Monday, February 24, 2014

SA v PA: Mostyn J considers pre-nups and compensation

Mr Justice Mostyn
In SA v PA (Pre-marital agreement: Compensation) [2014] EWHC 392 Mr Justice Mostyn considered, as the case name suggests, two issues: a pre-nuptial agreement (which had been signed by the parties in Amsterdam on the day before the wedding) and the wife's claim that her periodical payments award should be significantly enhanced by reference to the principle of compensation as explained by the House of Lords in McFarlane v McFarlane [2006] UKHL 24 [2006].

I do not propose here to go through the facts of the case, or even the details of Mr Justice Mostyn's decision.
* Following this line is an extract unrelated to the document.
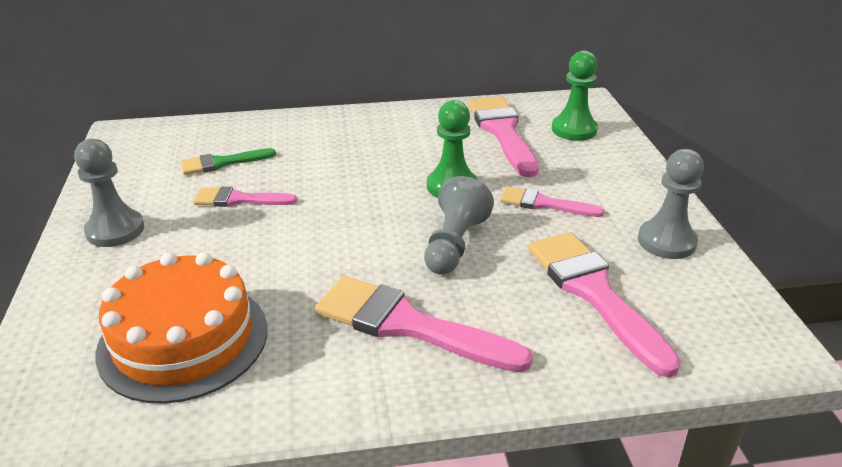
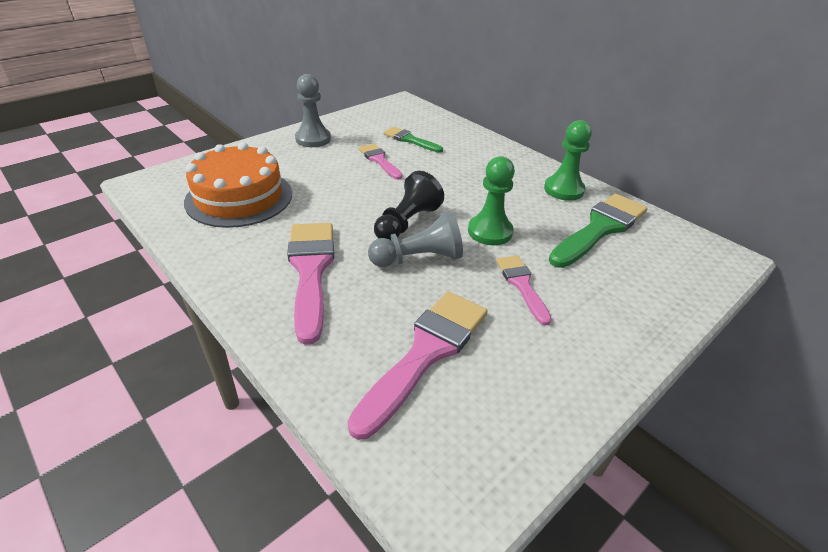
camera: 55 degrees right, 5 degrees up
(386, 228) = (407, 222): none -> black pawn
(502, 132) = (600, 228): pink brush -> green brush
(574, 130) = (662, 265): green pawn -> green pawn (563, 190)
(666, 241) = (550, 380): grey pawn -> none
Instead, I thought it would be useful to briefly outline what he had to say regarding the legal principles on those two issues.
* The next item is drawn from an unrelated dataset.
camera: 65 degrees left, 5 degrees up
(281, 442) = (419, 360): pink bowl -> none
On the treatment of pre-nuptial agreements he of course referred to the test propounded by the Supreme Court in Radmacher v Granatino:
"The court should give effect to a nuptial agreement that is freely entered into by each party with a full appreciation of its implications unless in the circumstances prevailing it would not be fair to hold the parties to their agreement."
He then referred to his own previous attempts to summarise the principles, in Kremen v Agrest and B v S. These are set out in paragraphs 11 and 12 of this judgment.

In particular, he stated that there was no requirement to have received specific advice as to the operation of English law on the agreement in question, and that this proposition had been specifically approved by Moor J in AH v PH.

To those principles he added:
"Finally, it is clear that a marital agreement does not have to deal with all aspects of the parties' resources in order to be presumptively binding over the assets or resources which it addresses."
Moving on to the issue of compensation, he summarised the position neatly at paragraph 36:
"Obviously I am bound by the decision of the House of Lords. However, in the light of the later authorities, I think that the principles concerning a compensation claim can properly be expressed as follows:-
i) It will only be in a very rare and exceptional case where the principle will be capable of being successfully invoked.

ii) Such a case will be one where the court can say without any speculation, i.e. with almost near certainty, that the claimant gave up a very high earning career which had it not been foregone would have led to earnings at least equivalent to that presently enjoyed by the respondent.

iii) Such a high earning career will have been practised by the claimant over an appreciable period during the marriage. Proof of this track-record is key.

iv) Once these findings have been made compensation will be reflected by fixing the periodical payments award (or the multiplicand if this aspect is being capitalised by Duxbury) towards the top end of the discretionary bracket applicable for a needs assessment on the facts of the case. Compensation ought not be reflected by a premium or additional element on top of the needs based award."
He went on:
"Having regard to what I said in B v S at paras 73-79 it will be apparent that it is my firm belief that save in highly exceptional cases an award for periodical payments should be assessed by reference to the principle of need alone."
For the record, he found: (a) that, subject to "the critical question of maintenance", it would be fair to implement the capital division specified by the agreement and (no surprise here): (b) that this was not a compensation case.